On June 3, the Ninth US Circuit Court of Appeals overturned the EPA’s approval of three dicamba-based herbicides—XtendiMax, from Bayer; FeXapan, from Corteva; and Engenia, from BASF—effectively banning them across the country, and causing some uproar among farmers who depend on them.
In order to provide some clarity, the EPA released a cancellation order Monday, which said farmers can use any supply of the herbicides they bought before June 3, but only until July 31. They cannot sell or distribute dicamba, except to dispose of it.

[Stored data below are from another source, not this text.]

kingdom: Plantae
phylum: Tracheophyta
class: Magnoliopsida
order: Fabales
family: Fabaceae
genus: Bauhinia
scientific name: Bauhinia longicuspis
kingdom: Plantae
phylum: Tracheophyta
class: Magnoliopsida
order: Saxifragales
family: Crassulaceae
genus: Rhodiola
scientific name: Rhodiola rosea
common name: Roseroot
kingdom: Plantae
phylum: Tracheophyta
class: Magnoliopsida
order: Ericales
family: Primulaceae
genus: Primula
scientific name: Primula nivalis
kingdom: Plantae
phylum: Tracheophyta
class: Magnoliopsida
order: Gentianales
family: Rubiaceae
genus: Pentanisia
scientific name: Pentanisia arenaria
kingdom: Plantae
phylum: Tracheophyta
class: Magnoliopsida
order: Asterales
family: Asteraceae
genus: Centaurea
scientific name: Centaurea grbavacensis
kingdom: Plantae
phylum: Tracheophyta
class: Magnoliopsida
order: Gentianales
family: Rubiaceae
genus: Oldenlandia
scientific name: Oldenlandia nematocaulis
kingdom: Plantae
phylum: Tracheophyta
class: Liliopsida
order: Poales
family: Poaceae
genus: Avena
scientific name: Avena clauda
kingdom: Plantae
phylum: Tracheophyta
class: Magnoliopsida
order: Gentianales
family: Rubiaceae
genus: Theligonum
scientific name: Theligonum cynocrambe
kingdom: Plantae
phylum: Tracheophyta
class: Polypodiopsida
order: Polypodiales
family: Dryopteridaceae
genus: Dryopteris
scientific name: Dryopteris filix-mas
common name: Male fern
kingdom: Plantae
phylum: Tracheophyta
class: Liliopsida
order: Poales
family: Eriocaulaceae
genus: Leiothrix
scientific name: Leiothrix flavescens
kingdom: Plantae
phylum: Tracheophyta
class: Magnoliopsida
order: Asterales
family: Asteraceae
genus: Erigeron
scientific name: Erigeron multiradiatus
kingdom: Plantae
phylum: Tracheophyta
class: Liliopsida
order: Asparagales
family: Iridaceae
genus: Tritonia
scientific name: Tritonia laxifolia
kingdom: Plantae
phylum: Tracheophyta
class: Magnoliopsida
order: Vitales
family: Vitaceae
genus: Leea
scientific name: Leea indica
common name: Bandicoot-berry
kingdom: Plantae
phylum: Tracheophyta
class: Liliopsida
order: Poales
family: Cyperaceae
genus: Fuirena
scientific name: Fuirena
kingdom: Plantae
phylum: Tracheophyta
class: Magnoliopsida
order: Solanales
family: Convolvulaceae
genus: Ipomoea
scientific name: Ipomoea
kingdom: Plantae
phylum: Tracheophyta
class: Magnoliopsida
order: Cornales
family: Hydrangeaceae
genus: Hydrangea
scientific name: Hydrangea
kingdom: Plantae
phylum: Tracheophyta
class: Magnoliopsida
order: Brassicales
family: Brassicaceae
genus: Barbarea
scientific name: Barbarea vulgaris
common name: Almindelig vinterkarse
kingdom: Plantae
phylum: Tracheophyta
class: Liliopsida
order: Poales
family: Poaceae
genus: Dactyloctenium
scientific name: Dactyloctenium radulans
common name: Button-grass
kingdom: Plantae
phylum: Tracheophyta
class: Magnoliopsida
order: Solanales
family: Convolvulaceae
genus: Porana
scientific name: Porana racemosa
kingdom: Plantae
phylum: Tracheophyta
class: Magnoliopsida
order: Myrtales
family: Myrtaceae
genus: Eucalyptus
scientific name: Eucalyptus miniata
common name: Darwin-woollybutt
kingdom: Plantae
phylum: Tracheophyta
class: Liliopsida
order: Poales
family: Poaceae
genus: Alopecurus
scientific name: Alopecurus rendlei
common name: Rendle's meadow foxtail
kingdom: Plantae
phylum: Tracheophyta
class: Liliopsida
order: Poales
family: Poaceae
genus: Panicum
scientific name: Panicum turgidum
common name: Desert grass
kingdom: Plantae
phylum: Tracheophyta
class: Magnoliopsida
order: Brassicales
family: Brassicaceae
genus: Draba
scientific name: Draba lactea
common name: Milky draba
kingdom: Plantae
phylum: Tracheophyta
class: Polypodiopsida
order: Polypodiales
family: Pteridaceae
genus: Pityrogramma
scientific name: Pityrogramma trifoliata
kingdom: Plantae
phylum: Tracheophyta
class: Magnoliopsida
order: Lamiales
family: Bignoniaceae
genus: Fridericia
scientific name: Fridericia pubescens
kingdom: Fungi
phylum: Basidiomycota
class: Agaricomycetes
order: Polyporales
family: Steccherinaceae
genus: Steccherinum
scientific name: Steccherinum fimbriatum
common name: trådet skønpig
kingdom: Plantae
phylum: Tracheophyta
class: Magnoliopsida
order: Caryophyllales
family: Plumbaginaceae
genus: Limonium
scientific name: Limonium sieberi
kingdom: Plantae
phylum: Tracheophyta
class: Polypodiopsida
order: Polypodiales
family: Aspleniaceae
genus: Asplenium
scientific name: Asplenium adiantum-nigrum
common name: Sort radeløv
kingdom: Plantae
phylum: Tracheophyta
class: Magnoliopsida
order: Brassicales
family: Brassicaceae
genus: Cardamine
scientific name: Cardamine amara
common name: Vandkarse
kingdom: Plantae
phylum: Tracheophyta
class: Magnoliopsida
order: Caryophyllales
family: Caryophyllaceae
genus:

“At the height of the growing season, the Court’s decision has threatened the livelihood of our nation’s farmers and the global food supply,” EPA Administrator Andrew Wheeler said in a press release. “Today’s cancellation and existing stocks order is consistent with EPA’s standard practice following registration invalidation, and is designed to advance compliance, ensure regulatory certainty, and to prevent the misuse of existing stocks.”
Dicamba is a commonly used herbicide which kills broad-leafed weeds. Farmers spray it on crops that have been genetically modified to be dicamba-resistant, but the herbicide has a tendency to drift onto neighboring farms, causing significant damage to non-resistant produce.
In its decision, the appeals court found that the EPA had failed to understand the danger of dicamba when it extended its approval for the herbicide in 2018. The court determined that this extension violated the Endangered Species Act, as well as the Federal Insecticide, Fungicide and Rodenticide Act.